> _Requests_
1. According to the forum post on document edge detection, what library is being used to detect the document's edges in the iOS project?
2. Edit the records from the line containing "Question: Estimate the" through the end of the records, replacing "wooden cabin" with "log cabin" and leaving everything else unchanged.
---------- Excerpted text ----------
I am working on Document edge detection using OpenCV in my iOS Project and successfully detected the edges of document.
Now, I want to rotate the image along with detected rectangle. I have referred this
Github project to detect the edges.
For that, I first rotated the image and trying to re-detect the edges by again finding the largest rectangle of the image. By unfortunately, it is not giving me exact rectangle.
Can I somebody suggest me something to detect the rotated document's edges, again or shall I rotate the detected rectangle along with image ?
---------- Material supplied ----------
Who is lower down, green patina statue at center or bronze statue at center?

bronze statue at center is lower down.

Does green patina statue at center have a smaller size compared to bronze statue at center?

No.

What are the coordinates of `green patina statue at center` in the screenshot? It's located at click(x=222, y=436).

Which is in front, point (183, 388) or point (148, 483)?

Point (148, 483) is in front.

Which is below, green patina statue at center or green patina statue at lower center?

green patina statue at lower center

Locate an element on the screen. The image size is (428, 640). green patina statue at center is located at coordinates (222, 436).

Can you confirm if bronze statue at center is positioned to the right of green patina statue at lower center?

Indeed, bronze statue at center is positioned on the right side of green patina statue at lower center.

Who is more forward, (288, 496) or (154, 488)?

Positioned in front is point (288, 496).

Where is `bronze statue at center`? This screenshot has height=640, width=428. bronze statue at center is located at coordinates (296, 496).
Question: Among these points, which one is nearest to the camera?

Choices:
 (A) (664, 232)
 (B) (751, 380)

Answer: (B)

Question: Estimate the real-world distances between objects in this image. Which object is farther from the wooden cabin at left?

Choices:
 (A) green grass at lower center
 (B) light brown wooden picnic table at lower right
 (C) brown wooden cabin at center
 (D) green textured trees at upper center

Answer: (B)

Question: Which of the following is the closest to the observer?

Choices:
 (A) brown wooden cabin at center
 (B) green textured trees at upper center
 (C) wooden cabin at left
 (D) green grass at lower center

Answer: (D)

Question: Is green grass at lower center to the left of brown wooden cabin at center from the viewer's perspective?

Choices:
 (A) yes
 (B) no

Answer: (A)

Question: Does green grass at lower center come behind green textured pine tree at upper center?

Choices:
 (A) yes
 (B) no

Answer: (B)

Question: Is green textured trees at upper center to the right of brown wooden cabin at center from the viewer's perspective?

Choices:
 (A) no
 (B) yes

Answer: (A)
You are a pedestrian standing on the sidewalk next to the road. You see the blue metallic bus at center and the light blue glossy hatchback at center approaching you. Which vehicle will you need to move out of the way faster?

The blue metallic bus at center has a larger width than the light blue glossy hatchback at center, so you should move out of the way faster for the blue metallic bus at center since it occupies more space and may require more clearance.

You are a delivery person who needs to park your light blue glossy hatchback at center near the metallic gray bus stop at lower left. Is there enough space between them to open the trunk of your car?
----------
> _Results for each task_
1. OpenCV

2.
Question: Estimate the real-world distances between objects in this image. Which object is farther from the log cabin at left?

Choices:
 (A) green grass at lower center
 (B) light brown wooden picnic table at lower right
 (C) brown log cabin at center
 (D) green textured trees at upper center

Answer: (B)

Question: Which of the following is the closest to the observer?

Choices:
 (A) brown log cabin at center
 (B) green textured trees at upper center
 (C) log cabin at left
 (D) green grass at lower center

Answer: (D)

Question: Is green grass at lower center to the left of brown log cabin at center from the viewer's perspective?

Choices:
 (A) yes
 (B) no

Answer: (A)

Question: Does green grass at lower center come behind green textured pine tree at upper center?

Choices:
 (A) yes
 (B) no

Answer: (B)

Question: Is green textured trees at upper center to the right of brown log cabin at center from the viewer's perspective?

Choices:
 (A) no
 (B) yes

Answer: (A)
You are a pedestrian standing on the sidewalk next to the road. You see the blue metallic bus at center and the light blue glossy hatchback at center approaching you. Which vehicle will you need to move out of the way faster?

The blue metallic bus at center has a larger width than the light blue glossy hatchback at center, so you should move out of the way faster for the blue metallic bus at center since it occupies more space and may require more clearance.

You are a delivery person who needs to park your light blue glossy hatchback at center near the metallic gray bus stop at lower left. Is there enough space between them to open the trunk of your car?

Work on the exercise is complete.